Glucosyltransferases (Gtfs) play critical roles in the etiology and pathogenesis of Streptococcus mutans (S. mutans)- mediated dental caries including early childhood caries. Gtfs enhance the biofilm formation and promotes colonization of cariogenic bacteria by generating biofilm extracellular polysaccharides (EPSs), the key virulence property in the cariogenic process. Therefore, Gtfs have become an appealing target for effective therapeutic interventions that inhibit cariogenic biofilms. Importantly, targeting Gtfs selectively impairs the S. mutans virulence without affecting S. mutans existence or the existence of other species in the oral cavity. Over the past decade, numerous Gtfs inhibitory molecules have been identified, mainly including natural and synthetic compounds and their derivatives, antibodies, and metal ions. These therapeutic agents exert their inhibitory role in inhibiting the expression gtf genes and the activities and secretion of Gtfs enzymes with a wide range of sensitivity and effectiveness. Understanding molecular mechanisms of inhibiting Gtfs will contribute to instructing drug combination strategies, which is more effective for inhibiting Gtfs than one drug or class of drugs. This review highlights our current understanding of Gtfs activities and their potential utility, and discusses challenges and opportunities for future exploration of Gtfs as a therapeutic target.
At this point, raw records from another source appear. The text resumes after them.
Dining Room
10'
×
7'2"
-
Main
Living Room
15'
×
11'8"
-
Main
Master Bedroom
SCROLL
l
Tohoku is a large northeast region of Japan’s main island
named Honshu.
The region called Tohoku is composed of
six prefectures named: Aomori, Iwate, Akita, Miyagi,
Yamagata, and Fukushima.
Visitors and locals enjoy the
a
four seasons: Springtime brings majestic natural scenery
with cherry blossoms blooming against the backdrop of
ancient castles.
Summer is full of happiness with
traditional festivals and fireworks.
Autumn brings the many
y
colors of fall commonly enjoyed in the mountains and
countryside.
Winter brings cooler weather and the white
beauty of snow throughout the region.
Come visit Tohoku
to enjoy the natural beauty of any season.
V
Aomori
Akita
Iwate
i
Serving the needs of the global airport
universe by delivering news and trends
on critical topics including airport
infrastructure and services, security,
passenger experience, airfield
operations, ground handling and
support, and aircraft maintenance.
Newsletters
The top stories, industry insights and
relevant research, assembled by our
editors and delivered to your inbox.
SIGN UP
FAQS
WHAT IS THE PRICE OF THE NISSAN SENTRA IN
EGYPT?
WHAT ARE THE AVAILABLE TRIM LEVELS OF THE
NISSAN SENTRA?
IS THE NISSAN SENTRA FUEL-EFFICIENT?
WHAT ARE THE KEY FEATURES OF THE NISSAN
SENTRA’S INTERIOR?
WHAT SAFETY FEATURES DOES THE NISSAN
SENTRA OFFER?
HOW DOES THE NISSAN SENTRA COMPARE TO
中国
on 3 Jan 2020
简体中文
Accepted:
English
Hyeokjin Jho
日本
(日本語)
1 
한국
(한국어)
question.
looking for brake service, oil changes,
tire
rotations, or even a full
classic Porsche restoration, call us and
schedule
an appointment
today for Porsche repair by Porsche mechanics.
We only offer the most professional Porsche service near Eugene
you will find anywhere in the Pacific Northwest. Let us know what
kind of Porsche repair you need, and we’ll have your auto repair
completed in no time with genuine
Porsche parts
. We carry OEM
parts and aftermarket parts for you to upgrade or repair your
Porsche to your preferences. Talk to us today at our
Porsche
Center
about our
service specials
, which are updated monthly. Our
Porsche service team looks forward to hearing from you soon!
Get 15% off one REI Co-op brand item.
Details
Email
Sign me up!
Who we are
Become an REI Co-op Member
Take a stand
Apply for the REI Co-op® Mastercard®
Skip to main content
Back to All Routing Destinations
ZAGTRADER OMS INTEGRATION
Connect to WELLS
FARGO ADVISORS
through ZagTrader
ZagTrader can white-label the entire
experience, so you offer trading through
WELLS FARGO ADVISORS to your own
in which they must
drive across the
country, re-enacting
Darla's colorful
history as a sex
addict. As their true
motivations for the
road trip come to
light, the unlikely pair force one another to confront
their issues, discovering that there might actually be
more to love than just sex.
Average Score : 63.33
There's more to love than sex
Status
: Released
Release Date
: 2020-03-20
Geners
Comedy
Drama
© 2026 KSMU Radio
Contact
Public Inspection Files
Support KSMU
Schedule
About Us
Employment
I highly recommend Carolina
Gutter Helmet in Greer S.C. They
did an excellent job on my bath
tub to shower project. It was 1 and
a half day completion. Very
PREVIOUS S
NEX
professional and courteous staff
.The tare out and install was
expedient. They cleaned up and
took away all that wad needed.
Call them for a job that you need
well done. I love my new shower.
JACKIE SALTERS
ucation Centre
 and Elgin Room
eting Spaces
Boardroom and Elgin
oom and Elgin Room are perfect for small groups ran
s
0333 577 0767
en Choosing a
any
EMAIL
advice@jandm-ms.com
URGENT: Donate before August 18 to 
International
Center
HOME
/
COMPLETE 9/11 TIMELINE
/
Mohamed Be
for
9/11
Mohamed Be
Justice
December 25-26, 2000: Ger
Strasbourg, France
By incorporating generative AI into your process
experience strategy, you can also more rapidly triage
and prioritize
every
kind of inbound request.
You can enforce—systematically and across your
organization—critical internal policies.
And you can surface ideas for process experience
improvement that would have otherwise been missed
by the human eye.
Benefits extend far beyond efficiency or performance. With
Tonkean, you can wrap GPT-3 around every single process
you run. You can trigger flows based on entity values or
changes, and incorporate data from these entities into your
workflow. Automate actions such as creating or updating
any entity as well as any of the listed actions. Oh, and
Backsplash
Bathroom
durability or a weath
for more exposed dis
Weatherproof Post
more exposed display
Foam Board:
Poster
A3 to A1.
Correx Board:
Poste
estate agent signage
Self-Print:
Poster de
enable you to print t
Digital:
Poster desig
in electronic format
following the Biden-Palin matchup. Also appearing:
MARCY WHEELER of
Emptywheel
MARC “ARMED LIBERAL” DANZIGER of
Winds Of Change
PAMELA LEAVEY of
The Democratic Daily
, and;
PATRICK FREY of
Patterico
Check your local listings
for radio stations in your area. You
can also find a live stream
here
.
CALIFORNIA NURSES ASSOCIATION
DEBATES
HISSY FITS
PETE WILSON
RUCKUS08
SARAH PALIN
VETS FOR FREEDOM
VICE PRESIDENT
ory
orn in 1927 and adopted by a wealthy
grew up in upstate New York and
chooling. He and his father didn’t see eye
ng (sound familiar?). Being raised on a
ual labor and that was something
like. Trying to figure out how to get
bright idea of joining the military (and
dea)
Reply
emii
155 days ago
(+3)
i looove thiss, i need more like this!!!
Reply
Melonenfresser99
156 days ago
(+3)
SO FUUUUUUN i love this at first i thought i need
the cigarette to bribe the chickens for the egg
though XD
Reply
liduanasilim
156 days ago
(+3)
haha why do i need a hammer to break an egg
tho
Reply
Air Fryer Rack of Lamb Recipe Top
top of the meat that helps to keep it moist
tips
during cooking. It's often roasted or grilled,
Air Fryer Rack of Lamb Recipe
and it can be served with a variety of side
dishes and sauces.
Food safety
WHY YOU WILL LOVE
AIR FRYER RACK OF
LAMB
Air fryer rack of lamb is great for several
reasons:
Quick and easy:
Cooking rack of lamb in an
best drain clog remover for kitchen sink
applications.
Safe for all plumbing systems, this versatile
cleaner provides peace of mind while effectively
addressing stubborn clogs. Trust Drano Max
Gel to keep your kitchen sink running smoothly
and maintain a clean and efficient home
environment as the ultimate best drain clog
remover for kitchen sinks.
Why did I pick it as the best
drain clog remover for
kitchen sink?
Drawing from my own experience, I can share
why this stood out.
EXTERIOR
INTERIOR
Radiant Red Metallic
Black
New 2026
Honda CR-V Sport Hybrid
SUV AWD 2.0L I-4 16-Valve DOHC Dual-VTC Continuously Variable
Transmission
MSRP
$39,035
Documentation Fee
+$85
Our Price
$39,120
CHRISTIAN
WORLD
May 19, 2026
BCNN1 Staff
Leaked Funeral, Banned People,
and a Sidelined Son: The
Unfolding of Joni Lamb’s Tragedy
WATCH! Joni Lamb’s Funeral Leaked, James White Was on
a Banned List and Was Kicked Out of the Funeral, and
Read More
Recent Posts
葡萄糖基转移酶（Gtfs）在变形链球菌（S. mutans）介导的龋齿（包括儿童早期龋齿）的病因和发病机制中发挥着关键作用。 GTfs 通过产生生物膜胞外多糖 (EPS) 来增强生物膜形成并促进致龋细菌定植，EPS 是致龋过程中的关键毒力特性。因此，Gtfs 已成为抑制致龋生物膜的有效治疗干预措施的一个有吸引力的目标。重要的是，靶向Gtfs选择性地削弱变形链球菌的毒力，而不影响口腔中变形链球菌的存在或其他物种的存在。在过去的十年中，已经鉴定出许多Gtfs抑制分子，主要包括天然和合成的化合物及其衍生物、抗体和金属离子。这些治疗剂发挥其抑制作用，抑制gtf基因的表达以及Gtfs酶的活性和分泌，具有广泛的敏感性和有效性。了解抑制 Gtfs 的分子机制将有助于指导药物组合策略，这比一种药物或一类药物更有效地抑制 Gtfs。这篇综述强调了我们目前对 Gtfs 活动及其潜在效用的理解，并讨论了未来探索 Gtfs 作为治疗靶点的挑战和机遇。